2006/03/06

Unscientific secular humanism

A friend forwarded me this note:
Here is a powerful and amazing statement defending secular humanism on Al-Jazeera television. The woman is Wafa Sultan, an Arab-American psychologist from Los Angeles. I would suggest watching it ASAP because I don't know how long the link will be active. Link
I wasn't able to see the clip (something must be wrong with my settings), but I found a transcript, and many other pages devoted to her. My enthusiasm soon flagged. Most of those pages are by fans who cheer her every riposte like a winning goal, and a lot of her claims are as wildly exaggerated as her foes'. For example,
The Crusader wars about which the professor is talking – these wars came after the Islamic religious teachings, and as a response to these teachings. This is the law of action and reaction. The Islamic religious teachings have incited to the rejection of the other, to the denial of the other, and to the killing of the other. Dhimmi Watch
This is literally true (that the Crusades came after Islam), but misleading in the implication that the Crusaders were acting in self-defense. Each of the several Crusades was a little different (the Children's Crusade being the maddest adventure), but in several the chief motivation of the instigators was a land-grab. Also, our psychologist ignores utterly the four-century experience of Arab Spain, which with all its faults, was generally a collection of much more enlightened and far more tolerant regimes than the genocidal Christian monarchy that succeeded them.
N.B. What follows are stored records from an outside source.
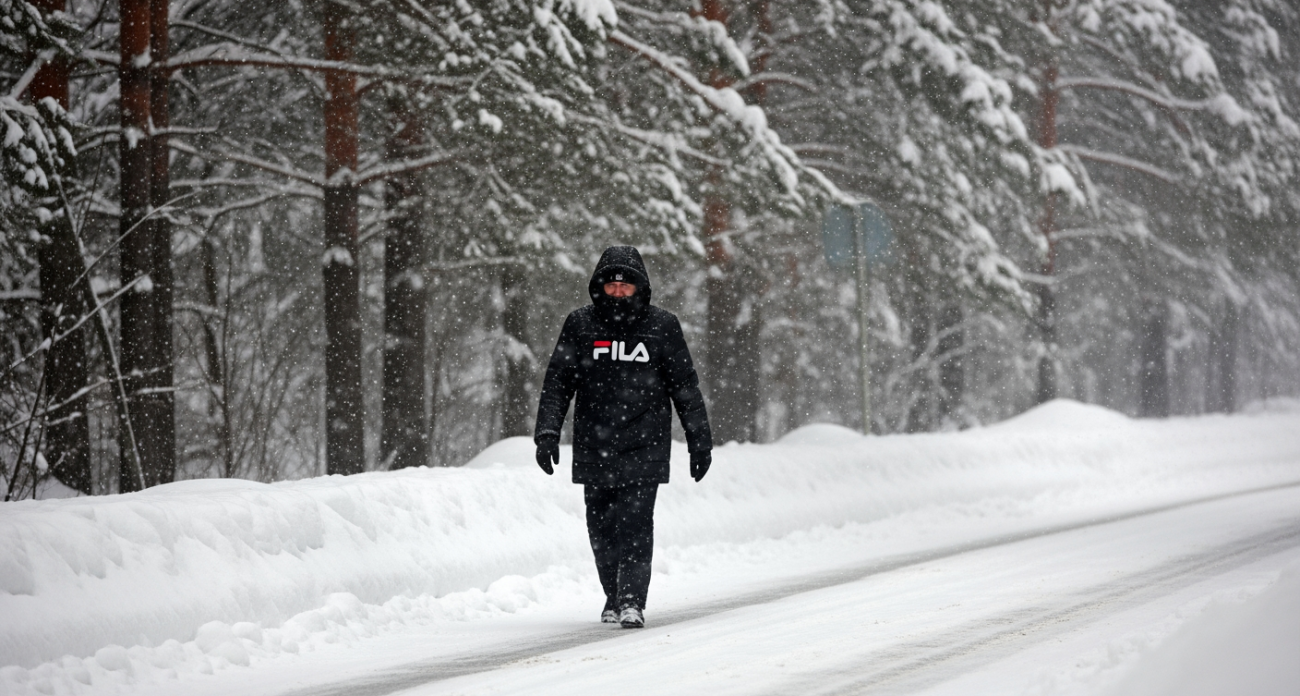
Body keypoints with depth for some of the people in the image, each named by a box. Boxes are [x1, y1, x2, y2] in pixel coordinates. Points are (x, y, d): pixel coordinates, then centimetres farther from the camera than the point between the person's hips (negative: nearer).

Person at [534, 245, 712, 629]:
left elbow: (685, 387, 10)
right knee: (601, 528, 6)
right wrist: (547, 432, -5)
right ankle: (614, 597, 24)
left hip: (644, 448, -2)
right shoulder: (580, 324, 4)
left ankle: (632, 601, -12)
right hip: (593, 449, 2)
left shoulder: (662, 326, 4)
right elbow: (557, 382, 5)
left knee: (635, 523, -13)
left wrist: (700, 440, 11)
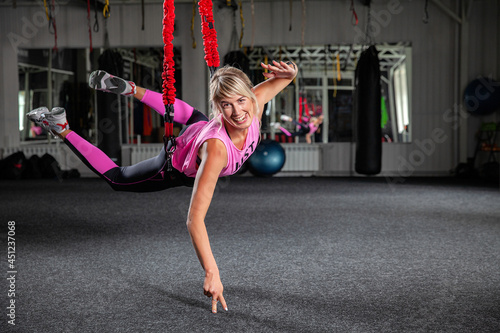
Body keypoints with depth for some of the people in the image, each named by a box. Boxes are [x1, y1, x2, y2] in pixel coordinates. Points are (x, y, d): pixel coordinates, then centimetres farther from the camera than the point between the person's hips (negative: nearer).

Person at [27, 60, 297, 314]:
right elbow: (194, 219, -52)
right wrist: (211, 273, -57)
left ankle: (129, 89, 49)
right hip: (175, 170, -5)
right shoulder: (217, 149, -51)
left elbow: (282, 78, -12)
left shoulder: (253, 105, -36)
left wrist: (289, 72, -36)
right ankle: (61, 128, 28)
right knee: (115, 177, 20)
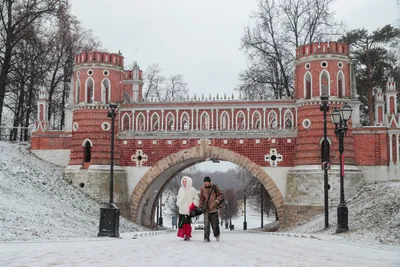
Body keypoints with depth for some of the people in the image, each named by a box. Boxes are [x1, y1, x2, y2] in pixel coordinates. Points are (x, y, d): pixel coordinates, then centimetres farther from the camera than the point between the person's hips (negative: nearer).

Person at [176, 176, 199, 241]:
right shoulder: (181, 189, 12)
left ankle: (187, 236, -2)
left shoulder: (192, 190, -4)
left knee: (187, 223, -9)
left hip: (188, 210, -6)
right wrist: (178, 203, 7)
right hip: (181, 210, 6)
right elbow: (178, 198, 23)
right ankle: (184, 235, 14)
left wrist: (191, 207, -10)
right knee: (181, 223, 5)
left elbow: (196, 199, -3)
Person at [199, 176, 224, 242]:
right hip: (206, 209, 1)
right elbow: (201, 199, 8)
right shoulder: (202, 189, 3)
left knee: (215, 224, 8)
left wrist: (217, 200, -11)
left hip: (214, 209, -1)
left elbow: (221, 194, 4)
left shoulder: (214, 187, -2)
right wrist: (200, 207, 1)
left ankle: (217, 235, 33)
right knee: (206, 224, -10)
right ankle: (206, 238, -3)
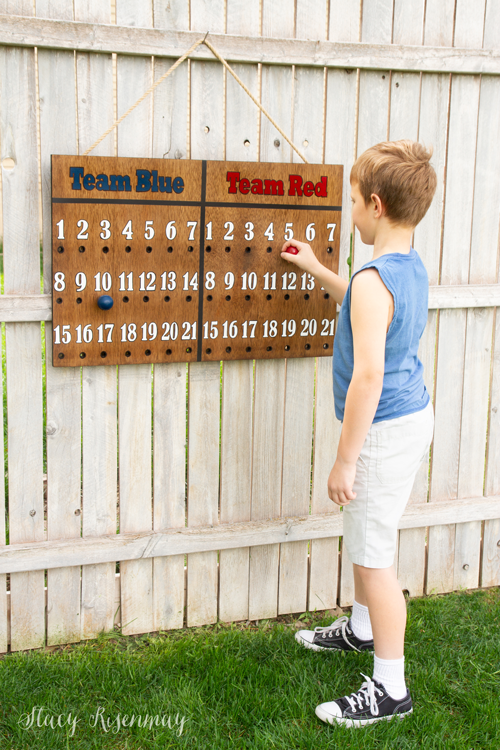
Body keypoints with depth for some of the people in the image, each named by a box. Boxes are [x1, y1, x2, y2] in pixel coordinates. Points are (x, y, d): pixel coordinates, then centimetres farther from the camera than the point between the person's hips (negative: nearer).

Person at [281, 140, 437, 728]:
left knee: (373, 557, 0)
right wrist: (318, 271, 29)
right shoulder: (411, 268, 6)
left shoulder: (373, 279, -24)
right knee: (365, 539, 25)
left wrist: (345, 460, -22)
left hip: (384, 431, -10)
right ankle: (362, 628, 46)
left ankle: (390, 690, 13)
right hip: (413, 415, 10)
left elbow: (368, 376, -28)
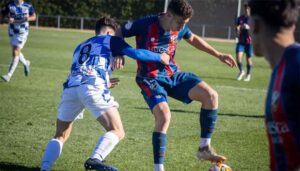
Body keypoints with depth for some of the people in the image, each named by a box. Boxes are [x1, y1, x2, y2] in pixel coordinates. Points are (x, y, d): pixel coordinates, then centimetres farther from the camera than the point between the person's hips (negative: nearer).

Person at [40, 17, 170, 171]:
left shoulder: (81, 46, 38)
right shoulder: (110, 39, 23)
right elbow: (136, 54, 11)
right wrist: (159, 57, 25)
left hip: (70, 87, 5)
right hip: (93, 87, -5)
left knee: (60, 136, 19)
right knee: (117, 132, -4)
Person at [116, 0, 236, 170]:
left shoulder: (180, 28, -3)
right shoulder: (146, 24, -19)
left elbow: (193, 39, 20)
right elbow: (119, 33, -4)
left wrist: (218, 55, 18)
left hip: (174, 74, 6)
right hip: (151, 78, -6)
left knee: (211, 95, -12)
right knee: (164, 116, -31)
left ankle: (204, 148, -1)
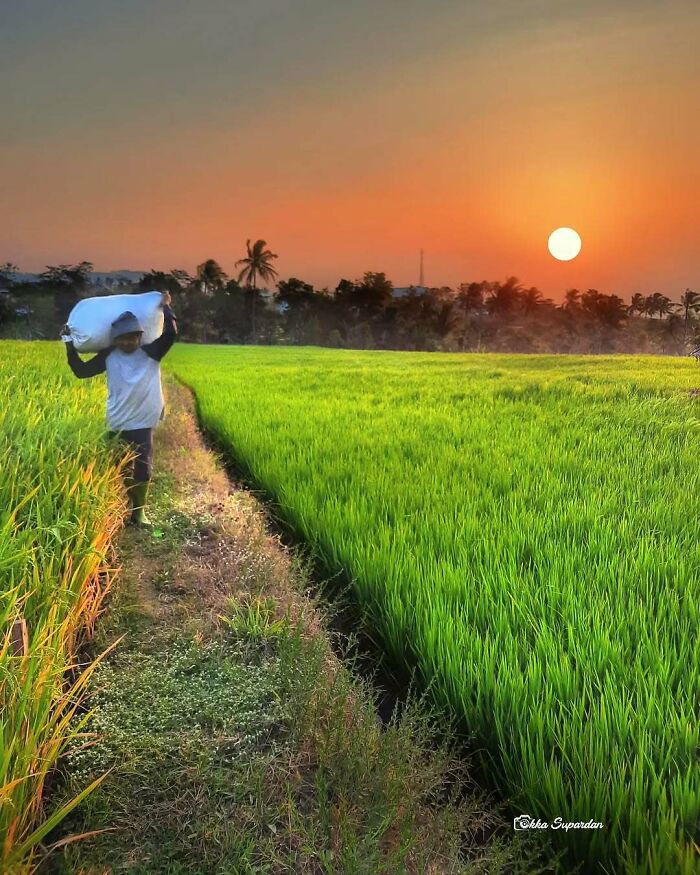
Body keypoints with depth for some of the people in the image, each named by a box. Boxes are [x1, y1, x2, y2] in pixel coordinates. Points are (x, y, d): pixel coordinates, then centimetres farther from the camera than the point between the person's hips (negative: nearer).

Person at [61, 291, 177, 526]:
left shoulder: (150, 354, -5)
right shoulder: (109, 357, 0)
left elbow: (170, 334, -16)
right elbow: (81, 371, 3)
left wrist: (165, 308, -13)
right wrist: (70, 346, -3)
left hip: (143, 424, -1)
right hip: (117, 425, 1)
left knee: (143, 470, 5)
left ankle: (139, 510, 22)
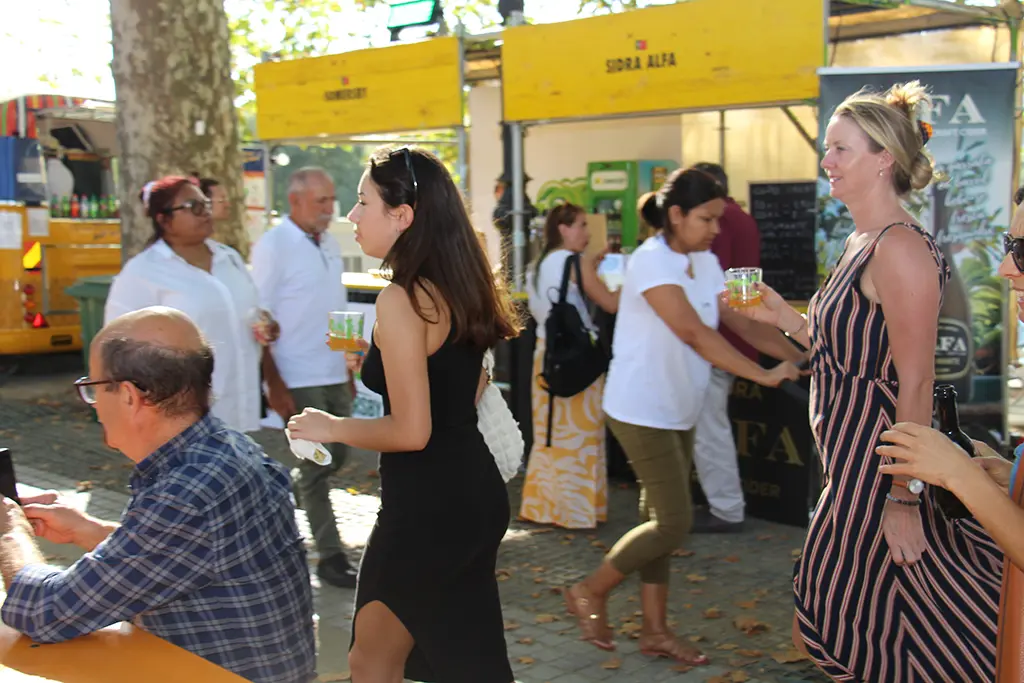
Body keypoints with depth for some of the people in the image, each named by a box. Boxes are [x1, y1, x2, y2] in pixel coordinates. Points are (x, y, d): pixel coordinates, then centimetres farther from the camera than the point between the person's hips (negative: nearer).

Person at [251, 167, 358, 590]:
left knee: (335, 456, 14)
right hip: (299, 380, -7)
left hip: (333, 376, 7)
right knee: (314, 468, 0)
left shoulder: (329, 244, 10)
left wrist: (349, 374, 15)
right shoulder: (273, 247, -12)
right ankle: (331, 558, 9)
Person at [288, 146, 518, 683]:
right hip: (475, 495, 9)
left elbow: (411, 431, -22)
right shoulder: (456, 289, 7)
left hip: (426, 507, -9)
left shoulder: (401, 300, -19)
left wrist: (332, 428, -7)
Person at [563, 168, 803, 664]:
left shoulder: (705, 264, 7)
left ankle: (655, 630, 21)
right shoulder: (652, 263, -19)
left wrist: (801, 357, -9)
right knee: (672, 523, -8)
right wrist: (763, 375, -30)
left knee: (661, 519, 13)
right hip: (642, 412, -9)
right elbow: (694, 333, -28)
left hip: (677, 413, 9)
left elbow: (742, 322, 3)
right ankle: (589, 593, 11)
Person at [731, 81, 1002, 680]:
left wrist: (902, 497, -23)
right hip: (853, 466, 10)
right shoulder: (863, 243, 11)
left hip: (884, 467, -10)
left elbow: (916, 385, -22)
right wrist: (783, 317, 11)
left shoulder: (900, 249, -19)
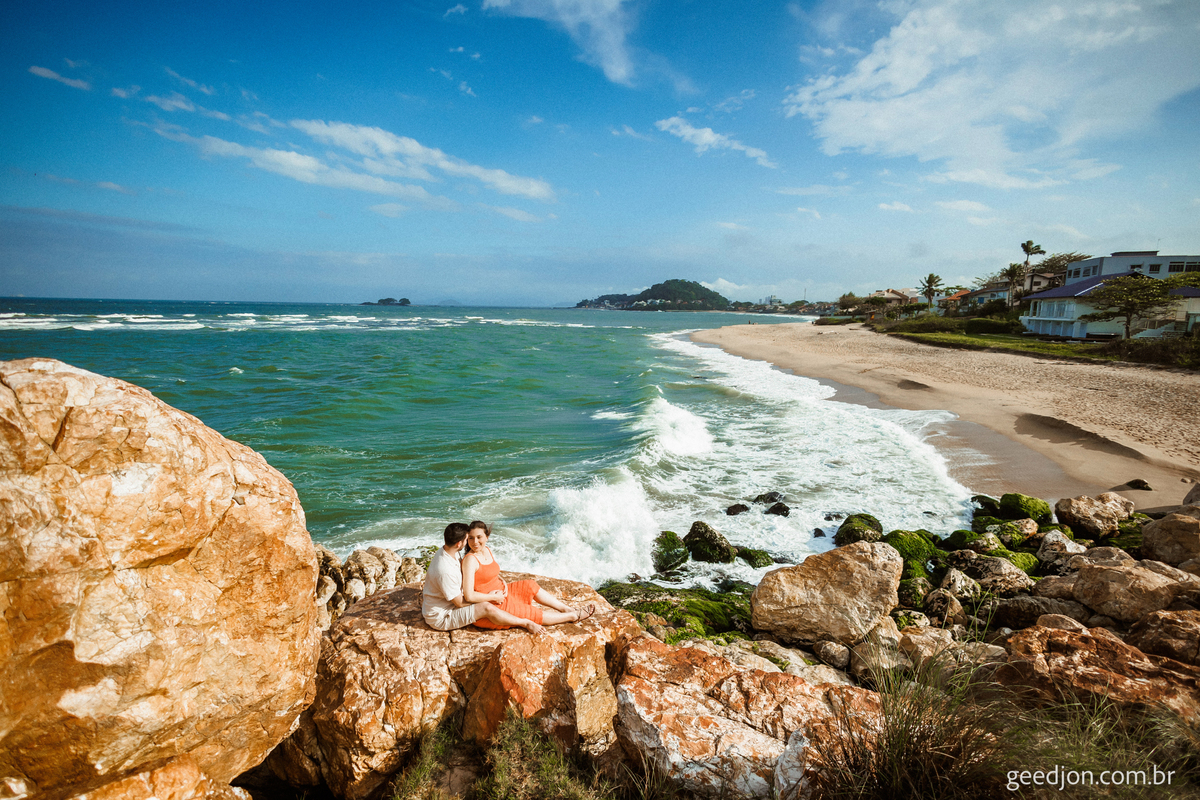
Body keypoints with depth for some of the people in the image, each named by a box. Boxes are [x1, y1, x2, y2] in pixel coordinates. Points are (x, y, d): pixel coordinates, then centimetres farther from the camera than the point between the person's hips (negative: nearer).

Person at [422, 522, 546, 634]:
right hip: (440, 618, -10)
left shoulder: (445, 550, -6)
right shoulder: (445, 570, -35)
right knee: (487, 608, -22)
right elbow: (460, 603, -24)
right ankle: (526, 623, -6)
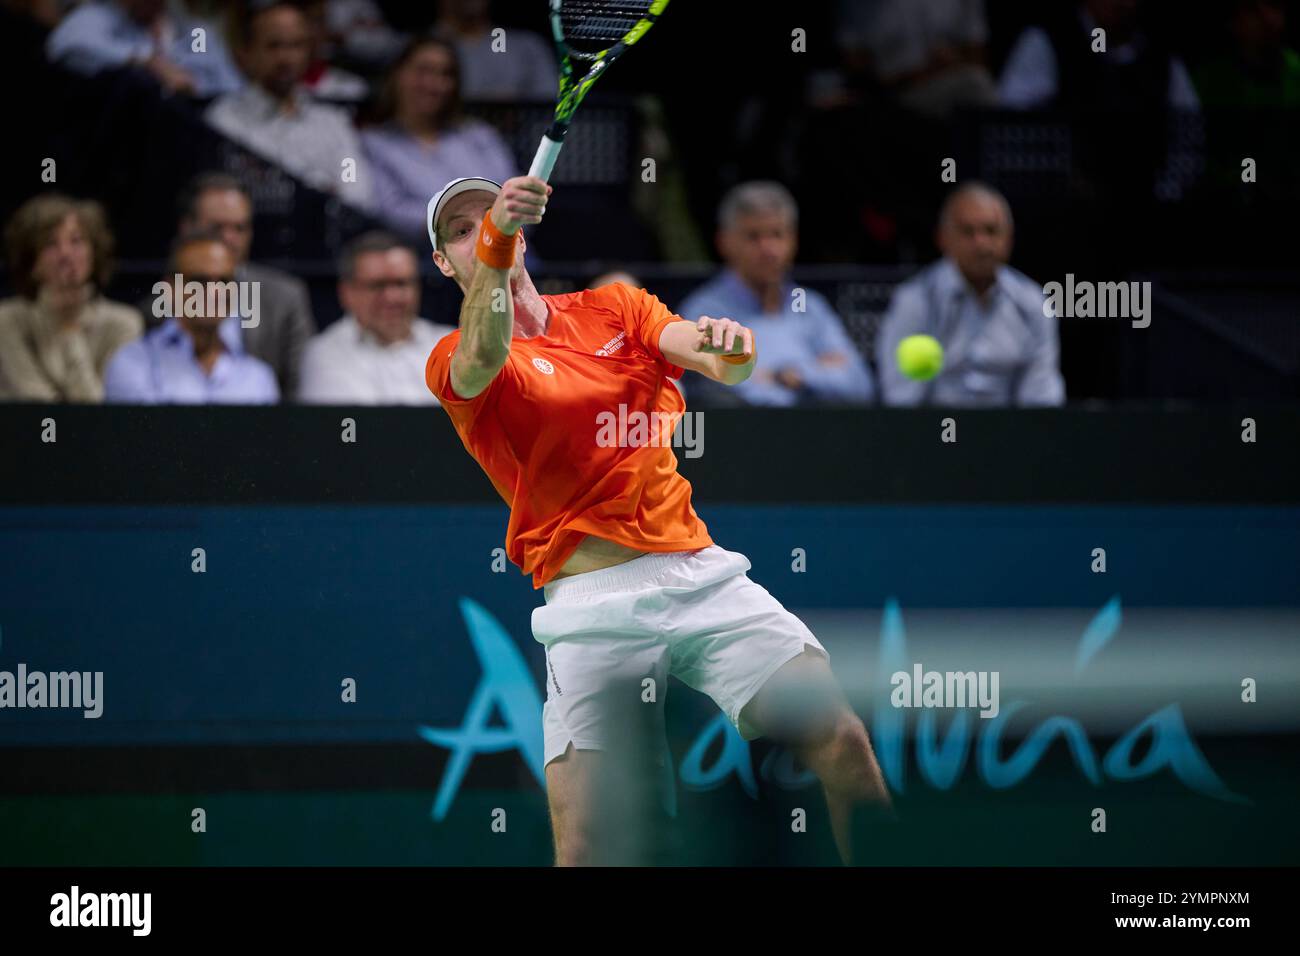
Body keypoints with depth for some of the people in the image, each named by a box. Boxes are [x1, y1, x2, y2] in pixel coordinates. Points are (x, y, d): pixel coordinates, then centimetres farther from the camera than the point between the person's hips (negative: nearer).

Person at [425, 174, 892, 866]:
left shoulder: (612, 307, 18)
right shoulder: (454, 360, 6)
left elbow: (723, 364, 2)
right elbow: (483, 360, -19)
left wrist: (730, 348, -23)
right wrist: (493, 249, -37)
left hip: (699, 573, 3)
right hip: (591, 602, -3)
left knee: (842, 741, -17)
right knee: (586, 845, -15)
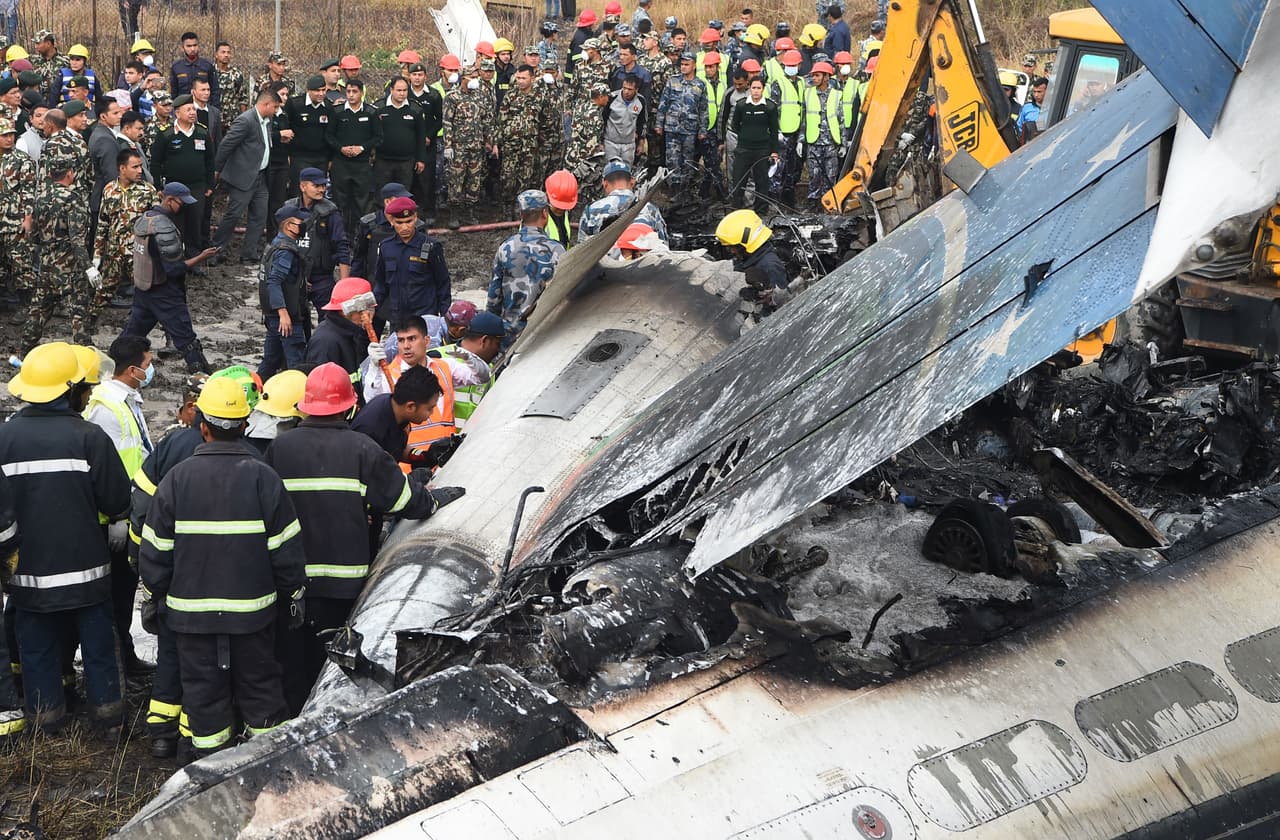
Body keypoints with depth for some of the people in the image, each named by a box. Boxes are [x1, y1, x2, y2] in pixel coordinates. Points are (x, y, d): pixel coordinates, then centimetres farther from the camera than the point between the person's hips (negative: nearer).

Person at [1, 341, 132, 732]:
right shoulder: (89, 436, -15)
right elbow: (117, 501, -12)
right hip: (85, 564, -1)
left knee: (37, 642, 16)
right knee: (97, 639, 15)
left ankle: (46, 710, 24)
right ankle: (105, 704, 24)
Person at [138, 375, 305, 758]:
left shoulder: (177, 478, -8)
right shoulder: (262, 477, -9)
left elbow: (156, 547, -2)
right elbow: (285, 545, -5)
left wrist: (151, 595, 12)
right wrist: (294, 593, 7)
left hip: (191, 608, 0)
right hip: (251, 608, 0)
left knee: (203, 687, 11)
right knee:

Or this, from the Al-Jazeera broadcast cited:
The Jews have come from the tragedy (of the Holocaust), and forced the world to respect them, with their knowledge, not with their terror, with their work, not their crying and yelling. Humanity owes most of the discoveries and science of the 19th and 20th centuries to Jewish scientists. MEMRI TV transcript
Darwin? Pasteur? Boyle? Marie Curie? Edison? Marconi? The Wright brothers? And on and on, the list of non-Jewish scientists of note. Many important scientists have been "Jews" in some sense (mostly the DNA sense; I don't know but I doubt that Jonas Salk, for example, was a frequent attendant at temple). Many more (naturally) were not. The idea that Jews have a superior genetic ability for science is not merely racist, it's unscientific. Currently some of the most important inventors in chemistry, medicine and electronics are Indians (see Indian Scientists)-- but not because of genes. Here for example is a page listing major inventors of the 20th century: Learning Site.

My Jewish roommates in college (both temple-goers) liked to boast that the three greatest scientists of recent times were all Jewish: Marx, Freud and Einstein. In fact none of them was in the only sense that should matter: each rejected Jewish mysticism and religion quite forcefully.

I'm all for secular humanism. I just wish it could be more secular and more scientific.